Au procès de Rédoine Faïd, un neveu en colère
Liazid Faïd est en colère. C'est la troisième fois qu'il est mis en cause et incarcéré dans un dossier de son oncle Rédoine. Alors, ce mercredi, au procès de l'évasion par hélicoptère du braqueur multirécidiviste en 2018, il ne dira "rien" à la cour.
Liazid Faïd, 44 ans, fait partie des cinq membres de la famille de Rédoine Faïd à comparaître aux côtés du braqueur multirécidiviste devant la cour d'assises de Paris. Ils sont soupçonnés de l'avoir aidé durant son évasion du centre pénitentiaire de Réau, ou la cavale de trois mois qui a suivi.
A Liazid Faïd, on reproche d'avoir cherché des planques et de l'argent pour soutenir son oncle pendant sa fuite. Il n'est cependant pas question de ça en ce deuxième jour de procès, la cour veut seulement l'entendre sur sa "personnalité", son parcours de vie.
"La coupe est pleine, vous ne m'entendrez plus jusqu'à la fin", jure d'entrée de jeu Liazid Faïd, depuis les bancs des accusés comparaissant libres.
Son avocate Me Victoria Anfuso rappelle ses gardes à vue dans les années 90, ses deux années de détention provisoire, une en 2000 et une 2010. A chaque fois, dans des affaires de hold-up ou braquages de son oncle (ils n'ont que sept ans d'écart) Rédoine, assis dans le box.

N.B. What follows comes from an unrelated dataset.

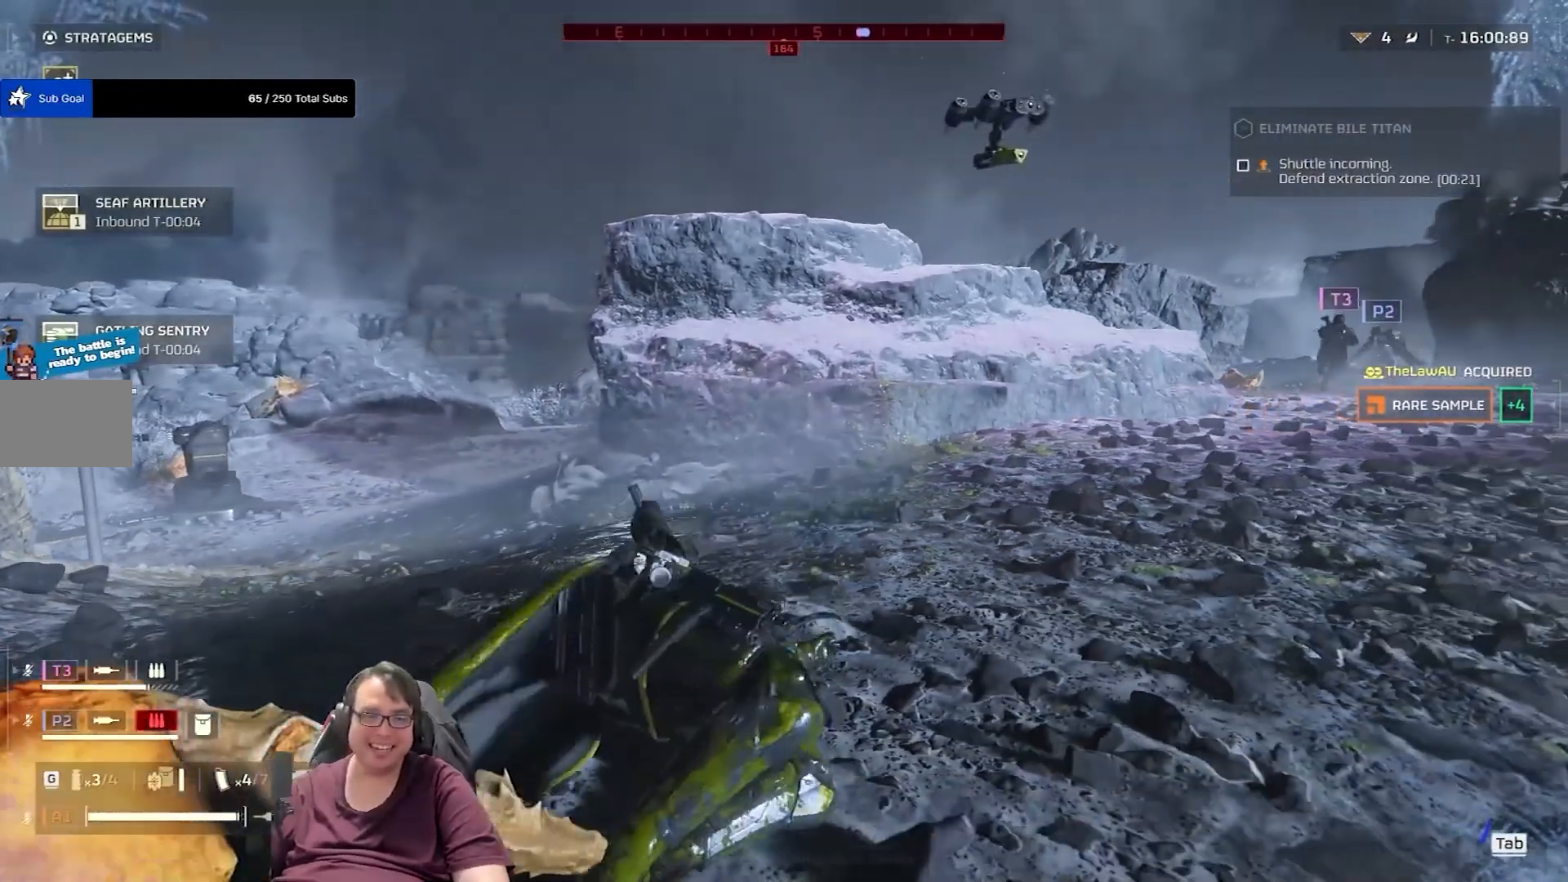
{"keys": ["w"], "mouse": [], "events": [[467, "d", "up"]]}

A chaque fois, Liazid Faïd avait finalement été mis hors de cause par la justice.
"Est-ce que cela peut expliquer le manque de confiance de monsieur dans l'institution judiciaire ?", demande innocemment Me Anfuso à l'enquêtrice de personnalité qui a examiné son client.
"Monsieur...", tente la présidente Frédérique Aline, qui l'encourage à parler, dans son "intérêt".
"Je suis pas +monsieur+, je suis un condamné", s'énerve Liazid Faïd, crâne rasé, polo bleu ciel. "Je suis dans le +clan Faïd+, je vous ai entendu hier... pourquoi vous dites +clan+ ? Vous pouvez pas dire famille ?"
La présidente se défend, répète qu'elle n'a fait que reprendre les mots des enquêteurs lors de la lecture du rapport la veille.
- "Défiance personnelle" -
"Y a mon casier judiciaire qui parle pour moi, mon casier, il est nickel", s'énerve encore Liazid Faïd, en repoussant à chaque fois bruyamment le micro, malgré les appels de la cour à "respecter le matériel".
Liazid Faïd répète qu'il gardera le silence - "je parle pas à la cour !", s'exclame-t-il à un moment - mais a vraisemblablement besoin de lâcher ce qu'il a sur le coeur.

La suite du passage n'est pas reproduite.